- Occupation: Attorney
- Known for: Right on Crime

= Marc A. Levin =

American attorney

Marc A. Levin is an American attorney who serves as Chief Policy Counsel for the Council on Criminal Justice. He was previously director of the Center for Effective Justice and the Right on Crime initiative at the Texas Public Policy Foundation in Austin, Texas. An advocate for conservative criminal justice reform, he co-founded Right on Crime in 2010.

==Biography==

In 1999, Levin graduated with honors from the University of Texas with a B.A. in Plan II Honors and Government. He was a student columnist for The Daily Texan and in that and other roles was involved in freedom of speech and political controversies as a student.
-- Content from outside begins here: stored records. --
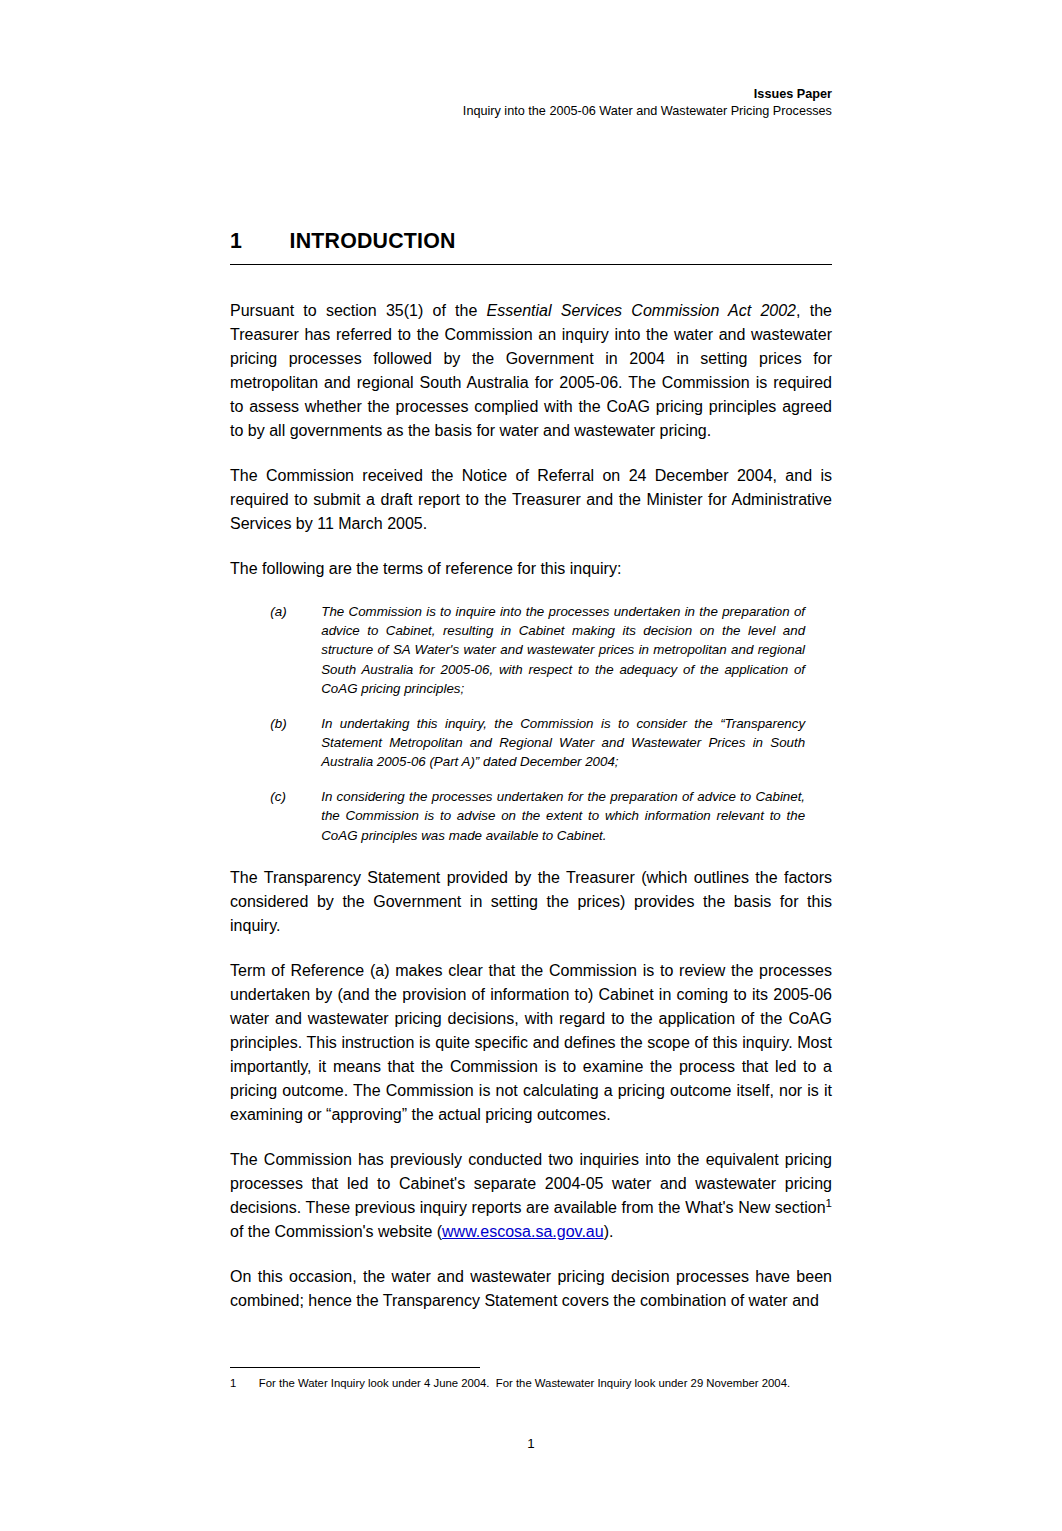Issues Paper
Inquiry into the 2005-06 Water and Wastewater Pricing Processes
1 INTRODUCTION
Pursuant to section 35(1) of the Essential Services Commission Act 2002, the Treasurer has referred to the Commission an inquiry into the water and wastewater pricing processes followed by the Government in 2004 in setting prices for metropolitan and regional South Australia for 2005-06. The Commission is required to assess whether the processes complied with the CoAG pricing principles agreed to by all governments as the basis for water and wastewater pricing.
The Commission received the Notice of Referral on 24 December 2004, and is required to submit a draft report to the Treasurer and the Minister for Administrative Services by 11 March 2005.
The following are the terms of reference for this inquiry:
(a) The Commission is to inquire into the processes undertaken in the preparation of advice to Cabinet, resulting in Cabinet making its decision on the level and structure of SA Water's water and wastewater prices in metropolitan and regional South Australia for 2005-06, with respect to the adequacy of the application of CoAG pricing principles;
(b) In undertaking this inquiry, the Commission is to consider the “Transparency Statement Metropolitan and Regional Water and Wastewater Prices in South Australia 2005-06 (Part A)” dated December 2004;
(c) In considering the processes undertaken for the preparation of advice to Cabinet, the Commission is to advise on the extent to which information relevant to the CoAG principles was made available to Cabinet.
The Transparency Statement provided by the Treasurer (which outlines the factors considered by the Government in setting the prices) provides the basis for this inquiry.
Term of Reference (a) makes clear that the Commission is to review the processes undertaken by (and the provision of information to) Cabinet in coming to its 2005-06 water and wastewater pricing decisions, with regard to the application of the CoAG principles. This instruction is quite specific and defines the scope of this inquiry. Most importantly, it means that the Commission is to examine the process that led to a pricing outcome. The Commission is not calculating a pricing outcome itself, nor is it examining or “approving” the actual pricing outcomes.
The Commission has previously conducted two inquiries into the equivalent pricing processes that led to Cabinet's separate 2004-05 water and wastewater pricing decisions. These previous inquiry reports are available from the What's New section1 of the Commission's website (www.escosa.sa.gov.au).
On this occasion, the water and wastewater pricing decision processes have been combined; hence the Transparency Statement covers the combination of water and
1 For the Water Inquiry look under 4 June 2004. For the Wastewater Inquiry look under 29 November 2004.
1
In 2002, Levin received his J.D. with honors from the University of Texas School of Law.

Levin served as a law clerk to Judge Will Garwood on the U.S. Court of Appeals for the Fifth Circuit and Staff Attorney at the Texas Supreme Court.

Levin then joined the Texas Public Policy Foundation. He launched its criminal justice program in 2005 and co-founded the Foundation's "influential" Right on Crime think tank in 2010.

In 2007, Levin was recognized by the Texas House of Representatives with a resolution noting his "indispensable contributions" to state juvenile and criminal justice reforms. Levin was number 25 on Politico's The Politico 50 in 2014.

Mother Jones called Levin "one of the nation's leading advocates of conservative criminal-justice reform."

In 2021, Levin joined the Council on Criminal Justice as their Chief Policy Counsel. In this role he develops policy, educates policymakers, and promotes the conservative viewpoint on criminal justice reform. He also partners with colleague Khalil Cumberbatch on Centering Justice, a collaborative project engaging a diverse range of the nation's top thinkers and doers in an ongoing, ideologically vibrant conversation about criminal justice policy.

Levin speaks frequently to media and has testified multiple times before Congress and state legislatures on criminal justice issues. He has presented in meetings with U.S. presidents, House speakers, and international political leaders in the United Kingdom, Uruguay, and Australia.

Levin serves on the American Legislative Exchange Council Judiciary Task Force, the Aspen Institute Criminal Justice Initiative Advisory Board, the Caruth Police Institute Advisory Board, the Urban Rural Action Board of Directors, the executive committee of the Federalist Society’s Criminal Law & Procedure Practice Group, the Corrections News Editorial Advisory Board, the University of Texas LBJ School’s Prison and Jail Innovation Lab Advisory Committee, and The Marshall Project Advisory Board.